Data items:
*** Begin section ***

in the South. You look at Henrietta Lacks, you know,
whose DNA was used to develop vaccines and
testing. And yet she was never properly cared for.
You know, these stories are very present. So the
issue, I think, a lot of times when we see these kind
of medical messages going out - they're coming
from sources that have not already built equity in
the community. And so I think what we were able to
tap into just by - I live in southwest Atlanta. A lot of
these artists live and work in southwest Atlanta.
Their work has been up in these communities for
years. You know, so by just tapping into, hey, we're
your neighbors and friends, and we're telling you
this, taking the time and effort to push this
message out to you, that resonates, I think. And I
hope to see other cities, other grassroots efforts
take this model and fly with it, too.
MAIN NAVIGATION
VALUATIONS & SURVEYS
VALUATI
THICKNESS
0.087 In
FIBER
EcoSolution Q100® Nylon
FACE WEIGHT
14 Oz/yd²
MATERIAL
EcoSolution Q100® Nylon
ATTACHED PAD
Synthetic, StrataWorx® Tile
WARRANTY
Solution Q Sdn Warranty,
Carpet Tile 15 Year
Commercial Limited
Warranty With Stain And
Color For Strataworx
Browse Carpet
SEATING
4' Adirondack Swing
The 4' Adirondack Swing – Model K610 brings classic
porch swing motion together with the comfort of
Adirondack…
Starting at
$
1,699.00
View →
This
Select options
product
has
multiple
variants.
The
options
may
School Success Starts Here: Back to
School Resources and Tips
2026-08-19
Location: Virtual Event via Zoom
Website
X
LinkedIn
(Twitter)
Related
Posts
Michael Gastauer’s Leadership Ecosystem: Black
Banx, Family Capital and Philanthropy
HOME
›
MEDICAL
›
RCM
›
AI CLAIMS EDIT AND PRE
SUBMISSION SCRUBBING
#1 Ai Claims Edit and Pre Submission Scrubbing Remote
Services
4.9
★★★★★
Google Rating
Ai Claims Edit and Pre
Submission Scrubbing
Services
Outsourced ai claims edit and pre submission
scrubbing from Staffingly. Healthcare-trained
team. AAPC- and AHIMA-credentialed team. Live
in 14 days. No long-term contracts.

*** End section ***

WORK ORDER » Each line of the data must be set down again as it is.

EXERCISE ANSWER »
in the South. You look at Henrietta Lacks, you know,
whose DNA was used to develop vaccines and
testing. And yet she was never properly cared for.
You know, these stories are very present. So the
issue, I think, a lot of times when we see these kind
of medical messages going out - they're coming
from sources that have not already built equity in
the community. And so I think what we were able to
tap into just by - I live in southwest Atlanta. A lot of
these artists live and work in southwest Atlanta.
Their work has been up in these communities for
years. You know, so by just tapping into, hey, we're
your neighbors and friends, and we're telling you
this, taking the time and effort to push this
message out to you, that resonates, I think. And I
hope to see other cities, other grassroots efforts
take this model and fly with it, too.
MAIN NAVIGATION
VALUATIONS & SURVEYS
VALUATI
THICKNESS
0.087 In
FIBER
EcoSolution Q100® Nylon
FACE WEIGHT
14 Oz/yd²
MATERIAL
EcoSolution Q100® Nylon
ATTACHED PAD
Synthetic, StrataWorx® Tile
WARRANTY
Solution Q Sdn Warranty,
Carpet Tile 15 Year
Commercial Limited
Warranty With Stain And
Color For Strataworx
Browse Carpet
SEATING
4' Adirondack Swing
The 4' Adirondack Swing – Model K610 brings classic
porch swing motion together with the comfort of
Adirondack…
Starting at
$
1,699.00
View →
This
Select options
product
has
multiple
variants.
The
options
may
School Success Starts Here: Back to
School Resources and Tips
2026-08-19
Location: Virtual Event via Zoom
Website
X
LinkedIn
(Twitter)
Related
Posts
Michael Gastauer’s Leadership Ecosystem: Black
Banx, Family Capital and Philanthropy
HOME
›
MEDICAL
›
RCM
›
AI CLAIMS EDIT AND PRE
SUBMISSION SCRUBBING
#1 Ai Claims Edit and Pre Submission Scrubbing Remote
Services
4.9
★★★★★
Google Rating
Ai Claims Edit and Pre
Submission Scrubbing
Services
Outsourced ai claims edit and pre submission
scrubbing from Staffingly. Healthcare-trained
team. AAPC- and AHIMA-credentialed team. Live
in 14 days. No long-term contracts.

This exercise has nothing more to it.